* ABOUT THIS EXERCISE
Rewrite the rows below, replacing every "pose record" with "extrinsics record" and leaving all other text unchanged. Leave the pictures out of your output.

Photo sets of individual scenes
==========

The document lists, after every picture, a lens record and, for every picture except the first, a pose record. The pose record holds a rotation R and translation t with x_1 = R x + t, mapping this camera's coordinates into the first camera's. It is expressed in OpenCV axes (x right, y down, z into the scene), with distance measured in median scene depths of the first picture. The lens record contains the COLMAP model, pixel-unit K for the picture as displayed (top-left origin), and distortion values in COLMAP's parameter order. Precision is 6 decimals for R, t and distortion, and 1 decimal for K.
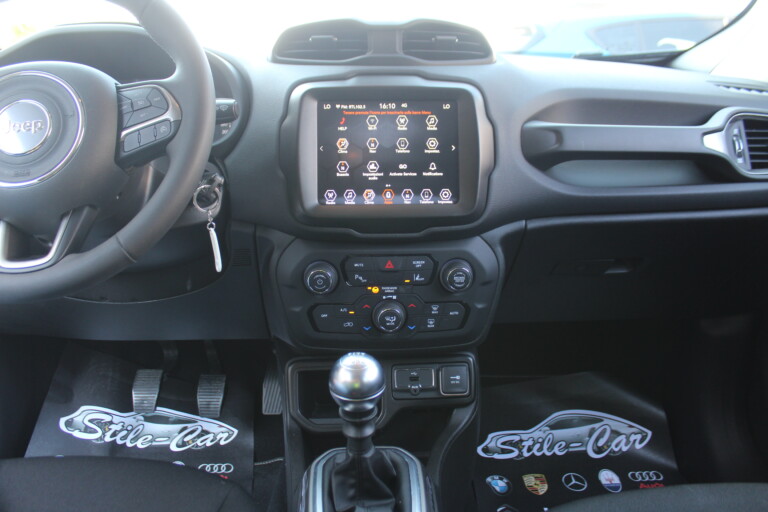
lens RADIAL K [[638.4, 0, 384.0], [0, 638.4, 256.0], [0, 0, 1]] dist [-0.171097, 0.145938]
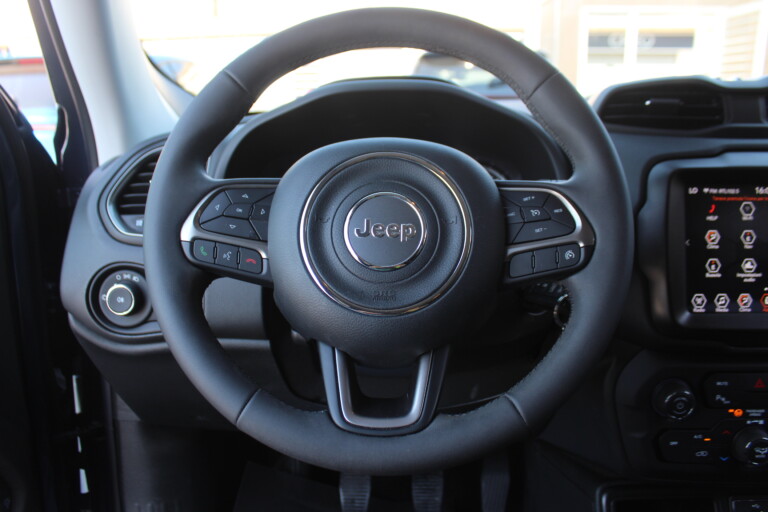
lens RADIAL K [[638.4, 0, 384.0], [0, 638.4, 256.0], [0, 0, 1]] dist [-0.171097, 0.145938]
pose [[0.996366, 0.004301, -0.085062, -0.405714], [-0.007158, 0.999419, -0.033316, -0.120050], [0.084869, 0.033804, 0.995818, 0.176858]]
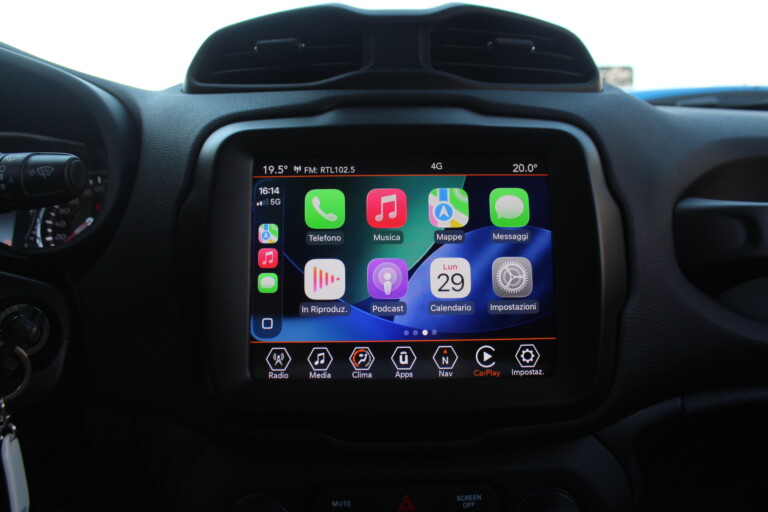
lens RADIAL K [[638.4, 0, 384.0], [0, 638.4, 256.0], [0, 0, 1]] dist [-0.171097, 0.145938]
pose [[0.999375, -0.003927, -0.035135, 0.008730], [-0.000889, 0.990703, -0.136039, -0.103943], [0.035342, 0.135985, 0.990080, 0.523018]]
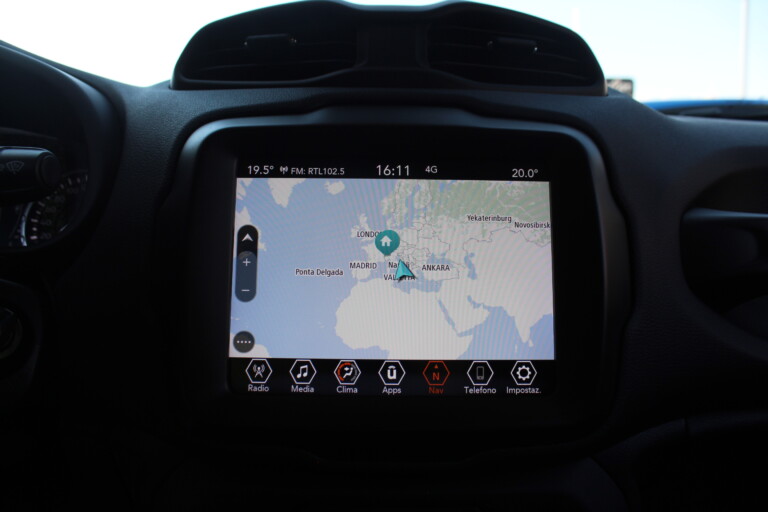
lens RADIAL K [[629.5, 0, 384.0], [0, 629.5, 256.0], [0, 0, 1]] dist [-0.170942, 0.138068]
pose [[0.999215, 0.015797, -0.036325, 0.015223], [-0.020875, 0.989360, -0.143981, -0.110281], [0.033664, 0.144626, 0.988913, 0.555607]]
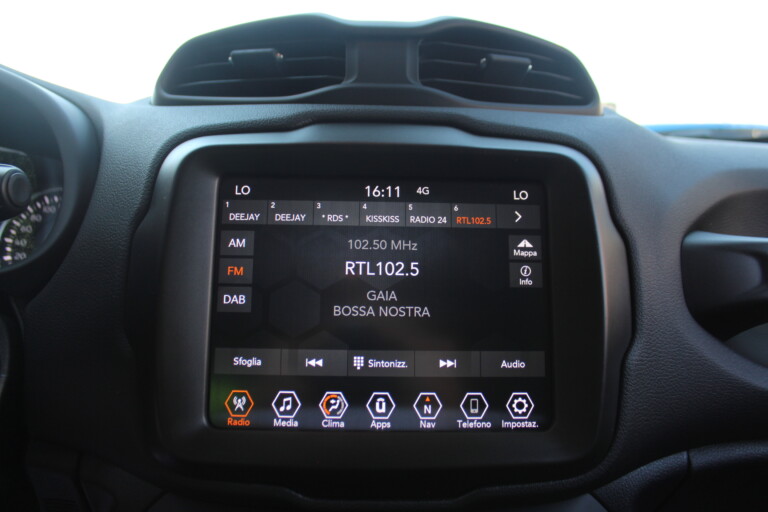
lens RADIAL K [[629.5, 0, 384.0], [0, 629.5, 256.0], [0, 0, 1]] dist [-0.170942, 0.138068]
pose [[0.999691, 0.019184, -0.015823, 0.013020], [-0.021669, 0.984186, -0.175809, -0.117147], [0.012200, 0.176098, 0.984297, 0.577029]]
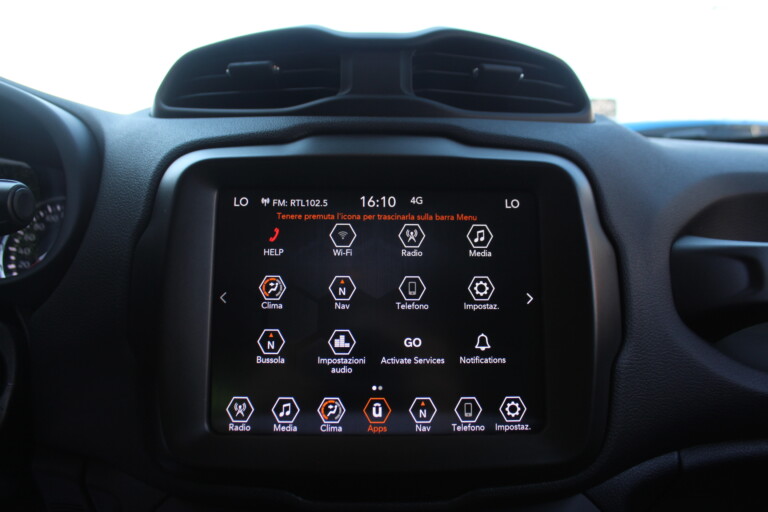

==========

* SOLUTION
The document lists, after every picture, a lens record and, for every picture except the first, a extrinsics record. The extrinsics record holds a rotation R and translation t with x_1 = R x + t, mapping this camera's coordinates into the first camera's. It is expressed in OpenCV axes (x right, y down, z into the scene), with distance measured in median scene depths of the first picture. The lens record contains the COLMAP model, pixel-unit K for the picture as displayed (top-left origin), and distortion values in COLMAP's parameter order. Precision is 6 decimals for R, t and distortion, and 1 decimal for K.
lens RADIAL K [[638.4, 0, 384.0], [0, 638.4, 256.0], [0, 0, 1]] dist [-0.171097, 0.145938]
lens RADIAL K [[638.4, 0, 384.0], [0, 638.4, 256.0], [0, 0, 1]] dist [-0.171097, 0.145938]
pose [[0.996366, 0.004301, -0.085062, -0.405714], [-0.007158, 0.999419, -0.033316, -0.120050], [0.084869, 0.033804, 0.995818, 0.176858]]
lens RADIAL K [[638.4, 0, 384.0], [0, 638.4, 256.0], [0, 0, 1]] dist [-0.171097, 0.145938]
pose [[0.999375, -0.003927, -0.035135, 0.008730], [-0.000889, 0.990703, -0.136039, -0.103943], [0.035342, 0.135985, 0.990080, 0.523018]]
lens RADIAL K [[629.5, 0, 384.0], [0, 629.5, 256.0], [0, 0, 1]] dist [-0.170942, 0.138068]
pose [[0.999215, 0.015797, -0.036325, 0.015223], [-0.020875, 0.989360, -0.143981, -0.110281], [0.033664, 0.144626, 0.988913, 0.555607]]
lens RADIAL K [[629.5, 0, 384.0], [0, 629.5, 256.0], [0, 0, 1]] dist [-0.170942, 0.138068]
pose [[0.999691, 0.019184, -0.015823, 0.013020], [-0.021669, 0.984186, -0.175809, -0.117147], [0.012200, 0.176098, 0.984297, 0.577029]]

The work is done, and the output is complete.